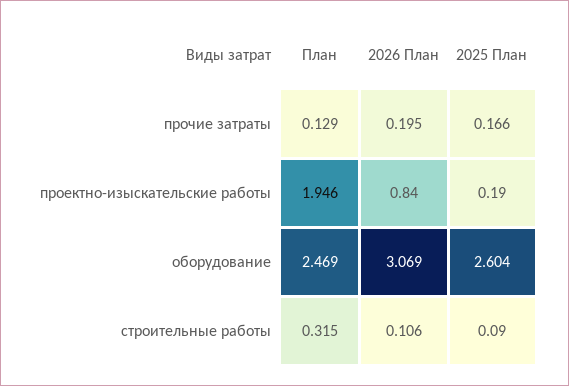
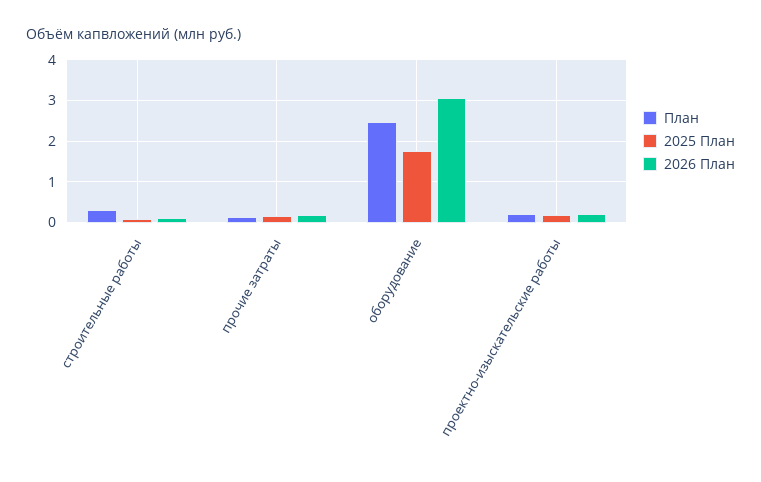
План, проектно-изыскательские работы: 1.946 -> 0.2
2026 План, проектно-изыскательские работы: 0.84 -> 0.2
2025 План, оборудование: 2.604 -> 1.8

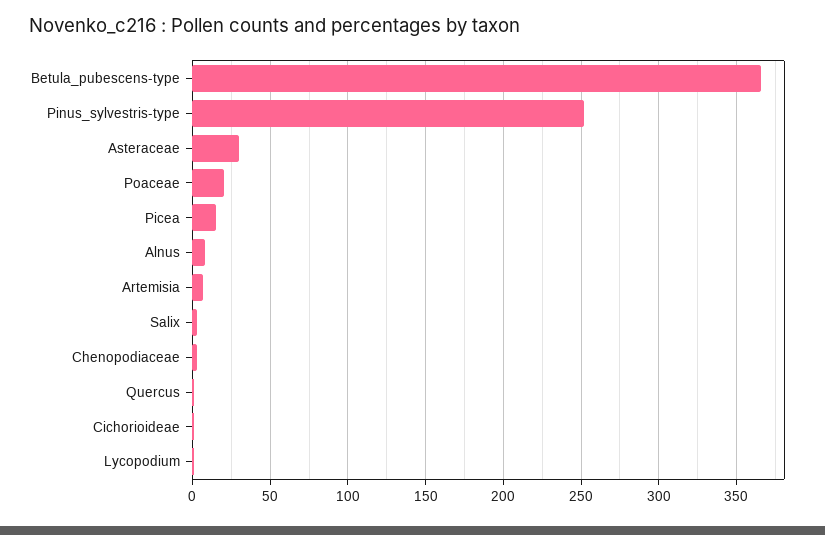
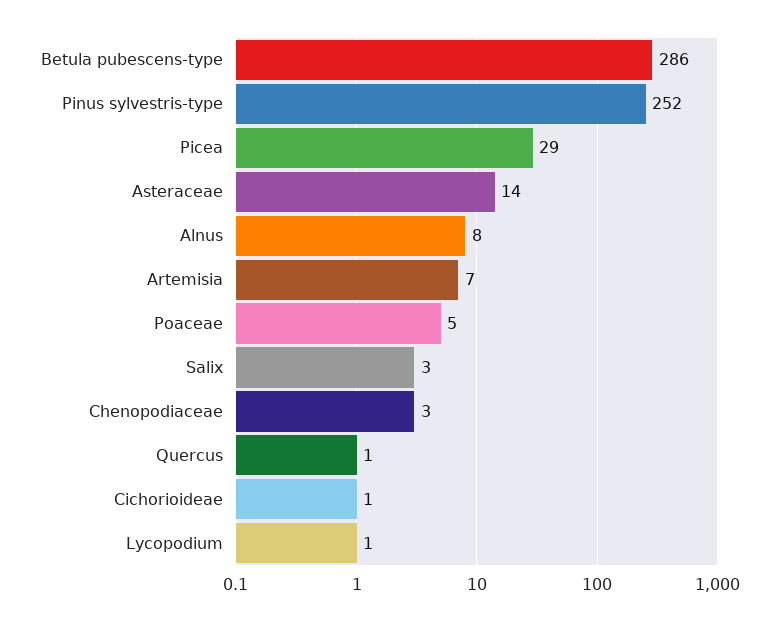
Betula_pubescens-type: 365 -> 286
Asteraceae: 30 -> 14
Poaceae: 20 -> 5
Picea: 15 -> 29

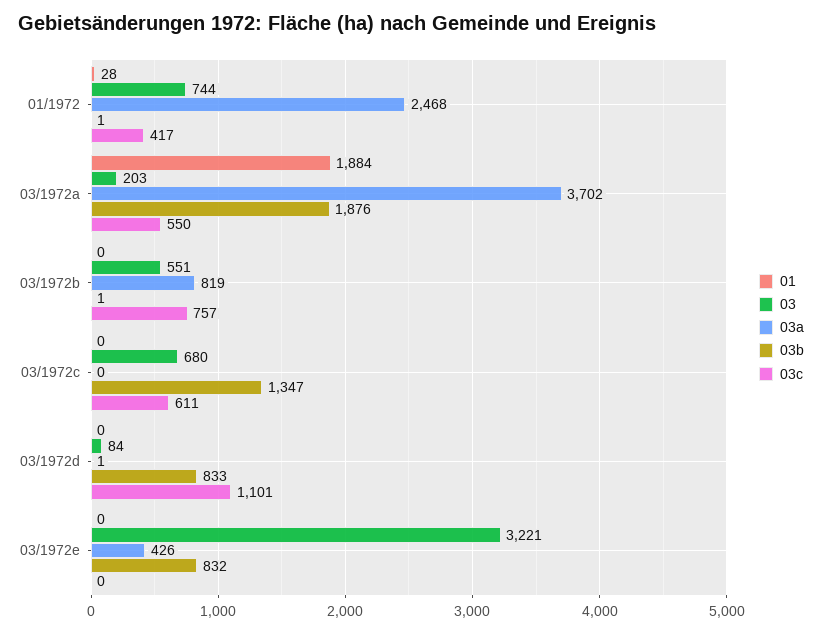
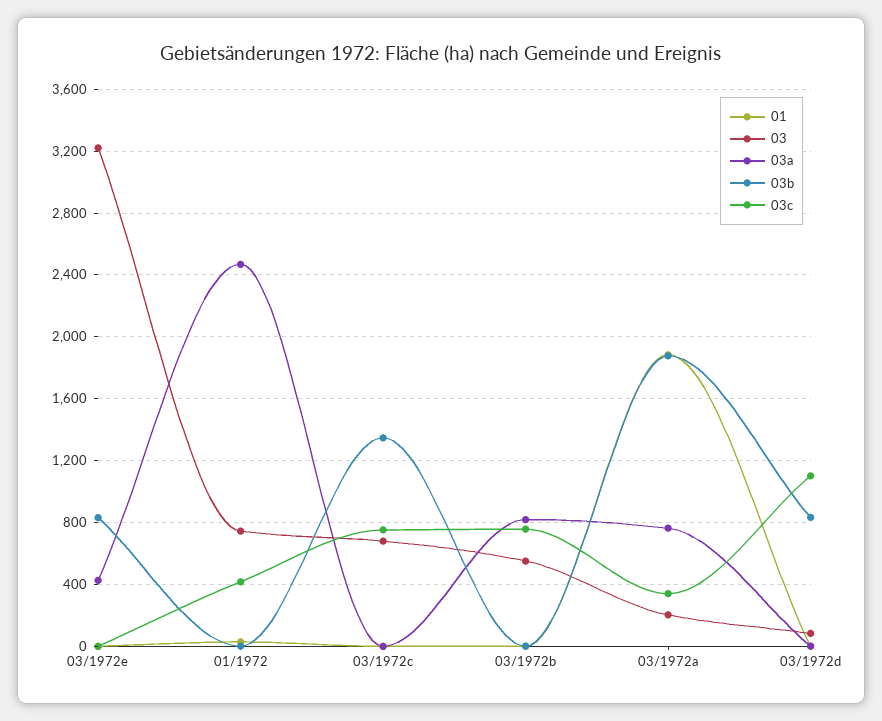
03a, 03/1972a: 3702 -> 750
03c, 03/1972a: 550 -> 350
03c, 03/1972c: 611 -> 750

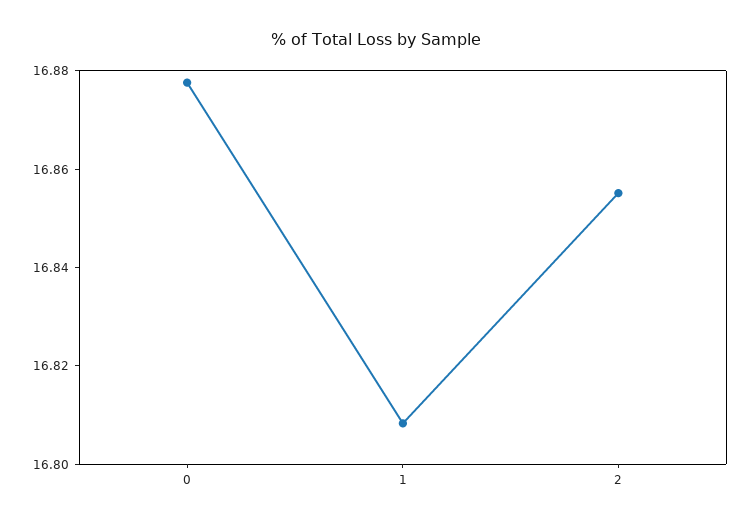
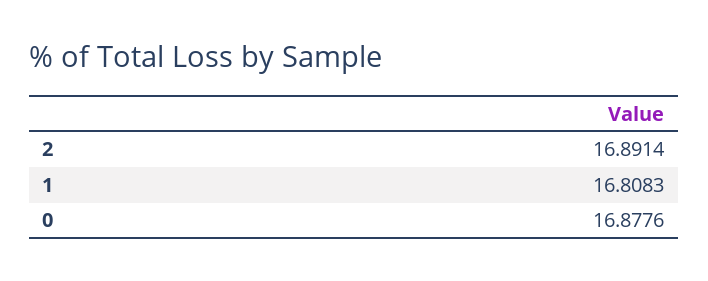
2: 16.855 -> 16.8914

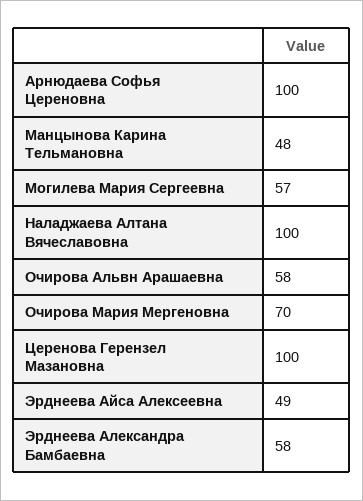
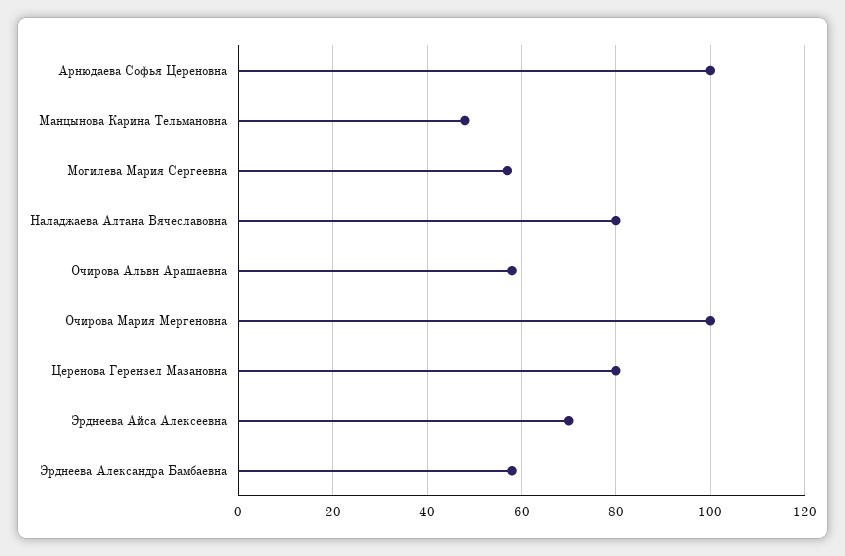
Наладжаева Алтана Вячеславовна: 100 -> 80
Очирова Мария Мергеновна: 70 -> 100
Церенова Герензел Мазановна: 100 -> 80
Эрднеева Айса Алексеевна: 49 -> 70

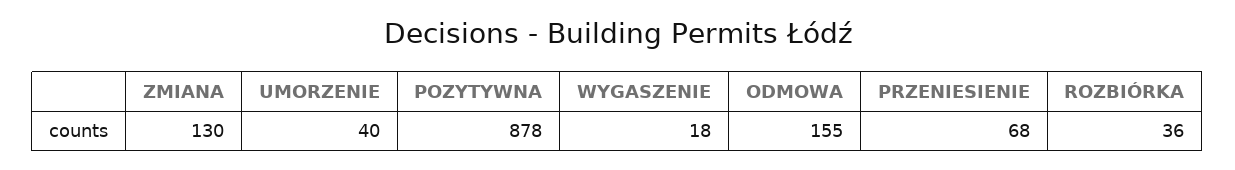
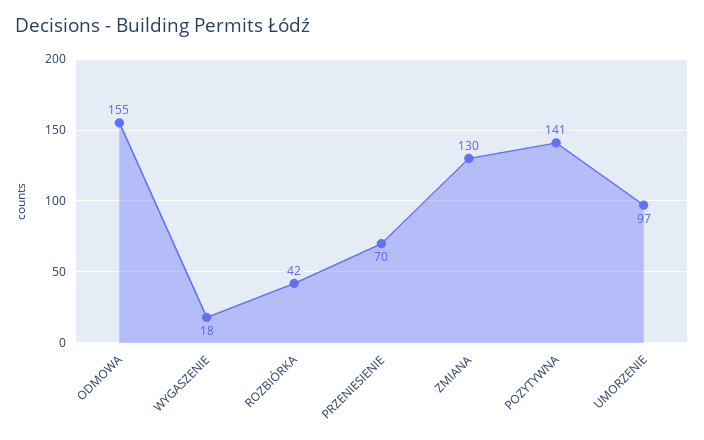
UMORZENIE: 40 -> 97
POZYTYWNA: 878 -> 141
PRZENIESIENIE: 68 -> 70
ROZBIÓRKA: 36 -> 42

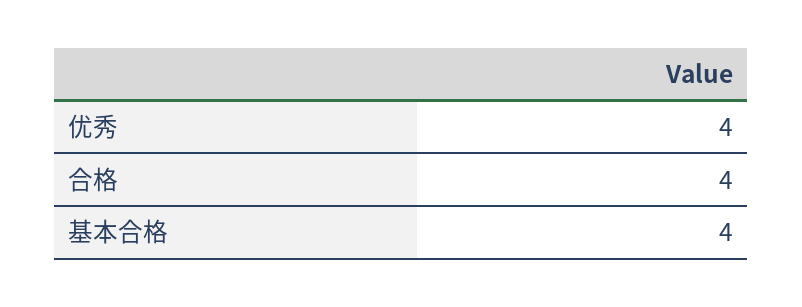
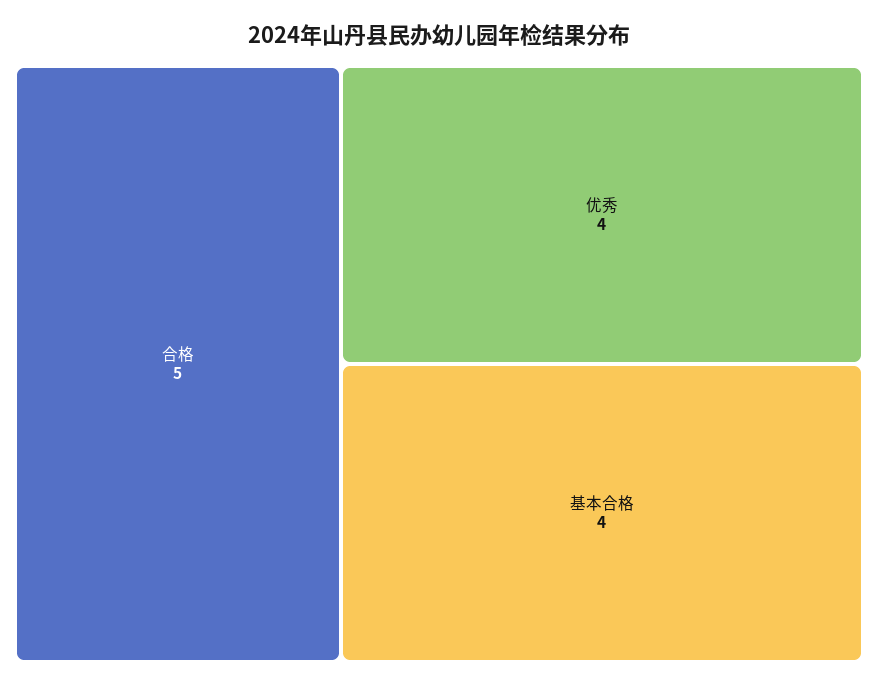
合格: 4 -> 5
----------------------------------------
Copy every line where the word "План" is present in the entries above.

**SOLUTION FOR THIS TASK**
План, проектно-изыскательские работы: 1.946 -> 0.2
2026 План, проектно-изыскательские работы: 0.84 -> 0.2
2025 План, оборудование: 2.604 -> 1.8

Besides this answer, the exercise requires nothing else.